I’ve judged an American Pale Ale with spruce that he brewed and it was awesome. The surprising thing about it was that although it was highly hopped the spruce still came through.
Pete recommends Sitka Spruce. I’ve used white spruce and the beers came out pretty good. However, I have yet to try the extended boiling that Pete recommends.
If you are serious about brewing a spruce beer I recommend searching the Forum for Pete Devaris and reading all the posts with respect to his spruce beer suggestions.
Spruce beers are good. Pine beers scare the willies out of me. Yuck!
I boil my spruce tips for an hour, as directed by Pete Devaris. it works great, turns out really nice. His wife even makes a great spruce tip jelly by boiling the tips for an hour and then (presumably) straining out the tips and adding gelatin.
Tremendous responses!
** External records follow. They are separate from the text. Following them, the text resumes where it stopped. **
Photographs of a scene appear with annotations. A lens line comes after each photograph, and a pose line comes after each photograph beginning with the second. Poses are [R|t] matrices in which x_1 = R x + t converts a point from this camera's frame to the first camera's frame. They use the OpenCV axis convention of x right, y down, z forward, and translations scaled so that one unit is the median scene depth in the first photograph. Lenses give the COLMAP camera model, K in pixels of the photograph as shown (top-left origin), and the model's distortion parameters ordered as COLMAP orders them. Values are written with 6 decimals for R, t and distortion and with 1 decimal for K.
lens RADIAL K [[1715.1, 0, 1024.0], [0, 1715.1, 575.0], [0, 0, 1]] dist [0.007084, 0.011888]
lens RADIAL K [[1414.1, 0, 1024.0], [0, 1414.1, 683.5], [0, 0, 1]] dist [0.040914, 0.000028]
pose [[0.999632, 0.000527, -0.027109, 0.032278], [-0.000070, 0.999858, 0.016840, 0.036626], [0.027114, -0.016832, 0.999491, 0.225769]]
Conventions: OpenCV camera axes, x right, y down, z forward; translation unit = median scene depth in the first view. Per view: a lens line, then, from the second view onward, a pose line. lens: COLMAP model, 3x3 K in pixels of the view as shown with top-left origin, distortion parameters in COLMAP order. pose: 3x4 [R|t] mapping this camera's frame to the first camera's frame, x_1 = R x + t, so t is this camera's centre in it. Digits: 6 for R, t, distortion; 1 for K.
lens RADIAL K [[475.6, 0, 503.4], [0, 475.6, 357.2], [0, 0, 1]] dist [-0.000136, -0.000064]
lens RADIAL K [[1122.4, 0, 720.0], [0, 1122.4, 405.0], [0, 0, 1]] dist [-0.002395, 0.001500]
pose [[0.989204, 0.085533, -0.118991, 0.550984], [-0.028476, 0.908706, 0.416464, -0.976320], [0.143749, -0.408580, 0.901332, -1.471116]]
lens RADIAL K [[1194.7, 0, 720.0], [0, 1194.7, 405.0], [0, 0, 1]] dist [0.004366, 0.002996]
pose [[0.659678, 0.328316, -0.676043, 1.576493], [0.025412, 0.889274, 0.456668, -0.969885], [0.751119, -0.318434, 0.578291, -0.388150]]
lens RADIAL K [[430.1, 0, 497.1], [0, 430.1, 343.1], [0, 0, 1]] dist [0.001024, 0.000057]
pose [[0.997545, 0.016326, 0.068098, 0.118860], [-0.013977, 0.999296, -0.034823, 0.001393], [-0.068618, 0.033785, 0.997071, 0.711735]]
Thanks for everything you guys are saying!
I’ve heard about Simcoe, and it’s been recommended, but my local homebrew store doesn’t have any in stock. I love the idea of going for tips specifically – and I was just using Pine as a catch-all for that type of tree, though spruce was my (albeit unvoiced) intention. I live in Colorado, and my intent was to head up to the hills and snip some real tips and use those, but obviously the time of year has some effect. Does anyone think that the time of year will ruin it, or can I just boil them for an hour and roll with that? And to be clear (I’m a rookie, sorry) you’re saying boil them for an hour, and then proceed with the rest of the recipe in that boil, right?
Also, the suggestion of yarrow is VERY interesting, something I’m definitely going to read up on before I brew this weekend.